This repository contains code for reproducing the article Sequence-based protein-protein interaction predictions did not outperform protein associations from STRING at functional annotation
- Download the data
- Install dependencies
- Execute script
pipeline.sh
All data used in these experiments for Sacharomyces cerevisiae, Escherichia coli Arabidopsis thaliana and Solanum lycopersicum are from the public domain and can be downloaded from the corresponding websites, as detailed below. Data needs to be save at the appropriate directory. The species names are "yeast", "ecoli", "arabidopsis" and "tomato".
We used version 3.5.181
https://downloads.thebiogrid.org/BioGRID/Release-Archive/BIOGRID-3.5.181/ .
Save at data/$speciesName/interactions/ppi-biogrid.txt
.
We used version 11.0
https://string-db.org/cgi/download.pl .
Save at data/$speciesName/interactions/ppi-string.txt
.
Protein sequences were downloaded from SwissProt version 2019_11:
ftp://ftp.uniprot.org/pub/databases/uniprot/previous_releases/release-2019_11/knowledgebase/ .

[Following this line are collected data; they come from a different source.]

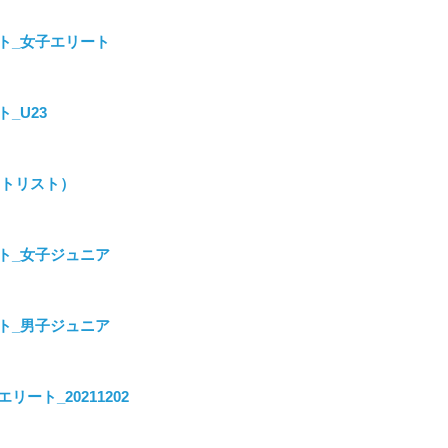
リザルト_女子エリート
ト_U23
タートリスト）
リザルト_女子ジュニア
リザルト_男子ジュニア
ート_20211202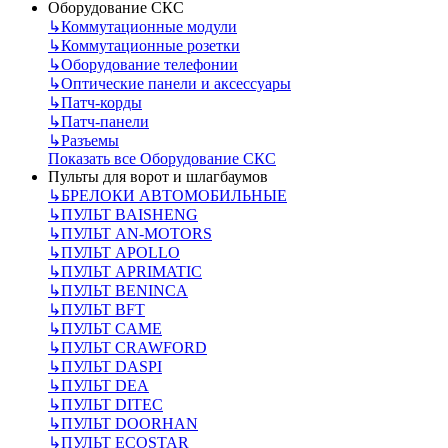
Оборудование СКС
↳
Коммутационные модули
↳
Коммутационные розетки
↳
Оборудование телефонии
↳
Оптические панели и аксессуары
↳
Патч-корды
↳
Патч-панели
↳
Разъемы
Показать все Оборудование СКС
Пульты для ворот и шлагбаумов
↳
БРЕЛОКИ АВТОМОБИЛЬНЫЕ
↳
ПУЛЬТ BAISHENG
↳
ПУЛЬТ AN-MOTORS
↳
ПУЛЬТ APOLLO
↳
ПУЛЬТ APRIMATIC
↳
ПУЛЬТ BENINCA
↳
ПУЛЬТ BFT
↳
ПУЛЬТ CAME
↳
ПУЛЬТ CRAWFORD
↳
ПУЛЬТ DASPI
↳
ПУЛЬТ DEA
↳
ПУЛЬТ DITEC
↳
ПУЛЬТ DOORHAN
↳
ПУЛЬТ ECOSTAR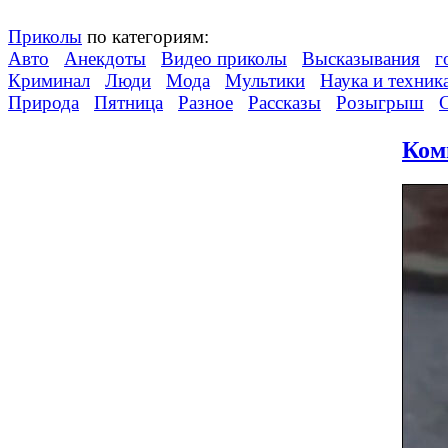
Приколы
по категориям:
Авто
Анекдоты
Видео приколы
Высказывания
г
Криминал
Люди
Мода
Мультики
Наука и техник
Природа
Пятница
Разное
Рассказы
Розыгрыш
Ком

Save at data/$speciesName/sequences/sequences.fasta
.
For tomato, sequences from the solanum genomics network (https://solgenomics.net/) were also used, available at data/tomato/sequences/sequences_tomatoIDs.fasta
We used the Gene Ontology released on January 1st 2020, which is provided at data/go/go.obo
GO annotations of proteins were downloaded from the Gene Ontology website http://current.geneontology.org/products/pages/downloads.html , accessed on 20/02/2020 for yeast and arabidopsis, 13/03/2020 for tomato and 29/03/2020 for E. coli.
For most analyses, we used Python 3.6 and the packages
- numpy 1.16.2
- scipy 1.2.1
- scikit-learn 0.20.3
For running PIPR, clone https://github.com/muhaochen/seq_ppi The Keras package is required. We used version 2.2.4
For running node2vec, clone https://github.com/aditya-grover/node2vec This requires Python 2.7 with networkx 2.2 and numpy 1.14.3
After completing all previous steps, execute the following commands:
./pipeline.sh yeast
./pipeline.sh ecoli
./pipeline.sh arabidopsis
./pipeline.sh tomato
Note that several steps (running BLAST, training of PIPR, tuning the hyperparameters of node2vec or evaluating all possible combinations of STRING networks) can take several hours to days unless run massively in parallel. All the experiments described in the article were conducted on a compute cluster multiple CPU's and GPU's. Duration varies a lot depending on the species. Tomato is the smallest, so it can be run in a few hours. Repeating all experiments for arabidopsis without parallelization will take more than one week.
Run drawFinalFigures.py
to obtain Figure 2 (with values hard-coded, no experiments needed).
Use analyzePerformance.py
to measure the effect of individual STRING data sources on the total performances.
Use plotPerformance.py
to plot the performance and coverage of STRING data sources and combinations thereof.
Use comparePerProtein.py
to plot performance as a function of node degree (as in Figure 3). See inside this script for possible combinations.